Senior Kasey Hill: "I don't remember watching it exactly when it happened, but I've seen the old videos and stuff." 

Senior Justin Leon: "Like he just said, I don't really remember watching it at the exact time, but now I've seen videos about what's happened, when they were winning."

Sophomore Kevarrius Hayes: "Same here. I was too young to really understand what was going on watching it exactly. But I have seen old videos, trying to replicate what they did there to achieve greatness is kind of what we have to do here."


Hill is one of the holdovers from the Donovan Era, playing two seasons for the former coach. Along with his two championships, Donovan made another NCAA title game, four Final Fours, seven Elite Eights and eight Sweet Sixteens in 19 seasons. He coached plenty of future NBA stars, including Mike Miller, David Lee and Bradley Beal. But the repeat championship trio of Joakim Noah, Al Horford and Corey Brewer -- all of whom went in the top nine of the 2007 NBA Draft -- left the biggest legacy.

With Florida returning to the Sweet Sixteen for the first time since 2014 – and they are the second-highest seed left in the East -- the old guard isn't showing love.

"I mean no, not really, I don't really know none of them guys like that, so ... " Leon says, when asked if he's been contacted by any championship Gators this week.

"I'm sure they still follow and have their prayers with us," Hayes says.

Hill at least has the Donovan connection, so he did get a message from one former Gator champion. It did not come from a two-time national champion. It came from a freshman bench player on the second title team -- one of two players from the 2006-07 team who also won an NBA title.

"Marreese Speights, I talk to him a little bit and he just said to stay in the moment and enjoy this time," Hill says.

Donovan had a national presence. He played in the Final Four and briefly in the NBA for Rick Pitino. White is low-profile, fiery on the court, but laid back off it.

"Someone had to follow him," White told reporters Tuesday in Gainseville. "Again, he made it a better job. It's the University of Florida. I'm not competing with Coach Donovan. I'm just trying to do the best job I can do, and my staff is doing the same, and we try to keep it that simple."

By Thursday in New York City, he was tired of comparisons to Donovan.
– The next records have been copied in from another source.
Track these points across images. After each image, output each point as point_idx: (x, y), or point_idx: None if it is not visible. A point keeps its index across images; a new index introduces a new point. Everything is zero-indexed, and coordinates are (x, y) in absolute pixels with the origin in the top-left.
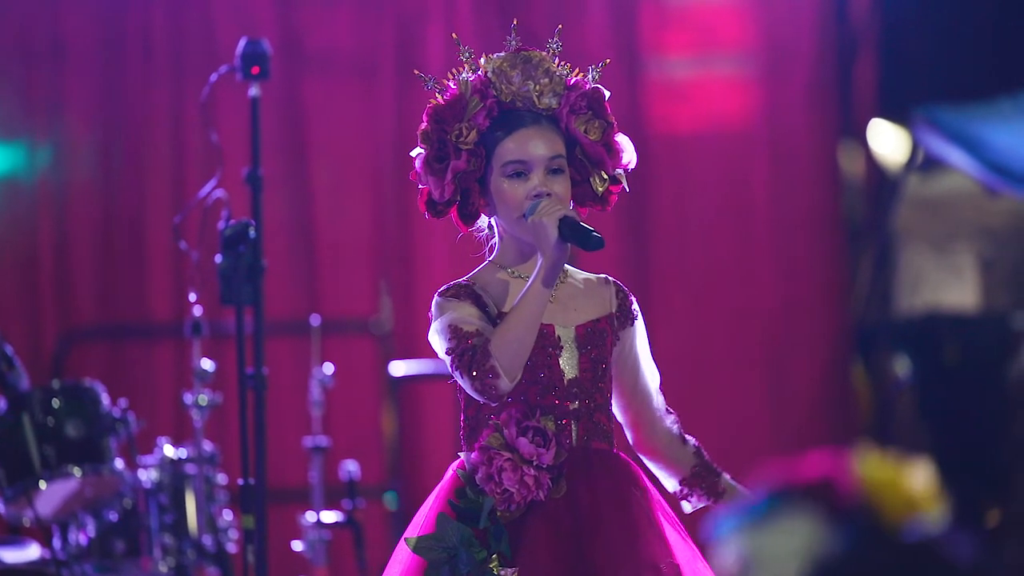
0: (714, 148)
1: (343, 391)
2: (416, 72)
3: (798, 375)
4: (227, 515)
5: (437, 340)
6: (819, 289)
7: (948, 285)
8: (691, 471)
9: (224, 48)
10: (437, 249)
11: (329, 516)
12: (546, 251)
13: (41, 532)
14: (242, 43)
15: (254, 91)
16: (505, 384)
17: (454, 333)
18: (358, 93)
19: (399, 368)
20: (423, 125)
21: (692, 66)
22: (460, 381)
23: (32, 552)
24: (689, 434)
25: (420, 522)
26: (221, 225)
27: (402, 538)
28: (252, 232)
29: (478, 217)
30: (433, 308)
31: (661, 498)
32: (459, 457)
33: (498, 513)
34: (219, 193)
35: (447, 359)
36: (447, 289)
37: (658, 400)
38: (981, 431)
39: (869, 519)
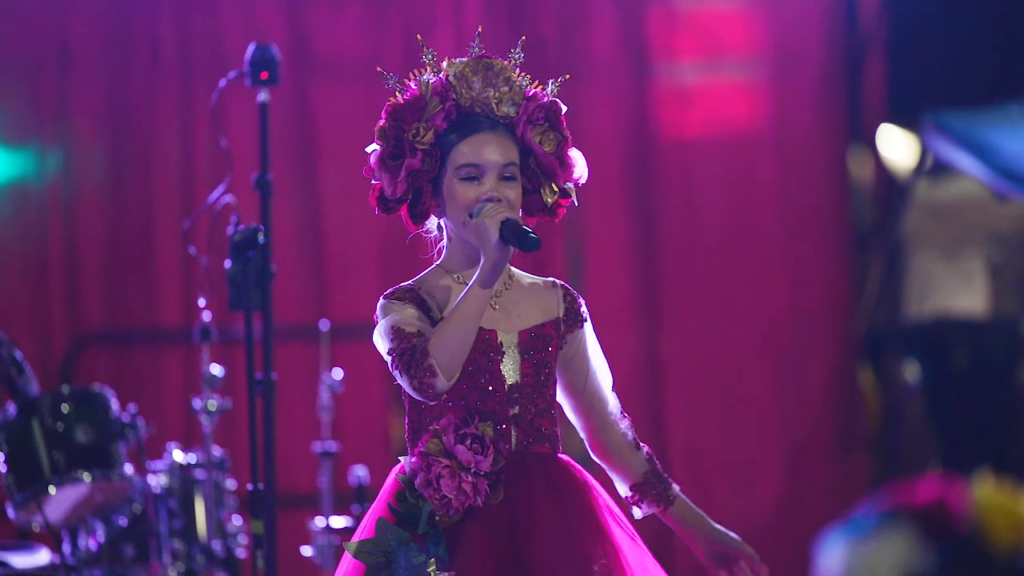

"I'll leave that for you guys and our fans I've never worried about it much," White says. "There's pressure on every coach in the country at every level -- and some coaches deal with it differently -- some coaches probably put more pressure on themselves than other coaches.

"Today's day and age, with the rabid fan bases, of course, and with the social media and the way that you guys do a great job of covering the sport, but no one's going to put more pressure on me and my team than I am."

On the opposite side Friday night, Greg Gard will coach Wisconsin from a similar but different position. Gard took over for a legend in Madison, Bo Ryan, in the middle of the 2015-16 season. But Gard was a Ryan assistant in three different programs going back to 1993. He was an extension of the old regime with some small coding rewrites.

"Mike, from what I've noticed from afar, is that he stayed pretty true to himself and not worried about whose shoes he had to fill," Gard says. "It was just trying to do the best thing for his team and his players and his university and doing things that he's comfortable with and we have tried to do the same thing."

Through two rounds, it's working for both.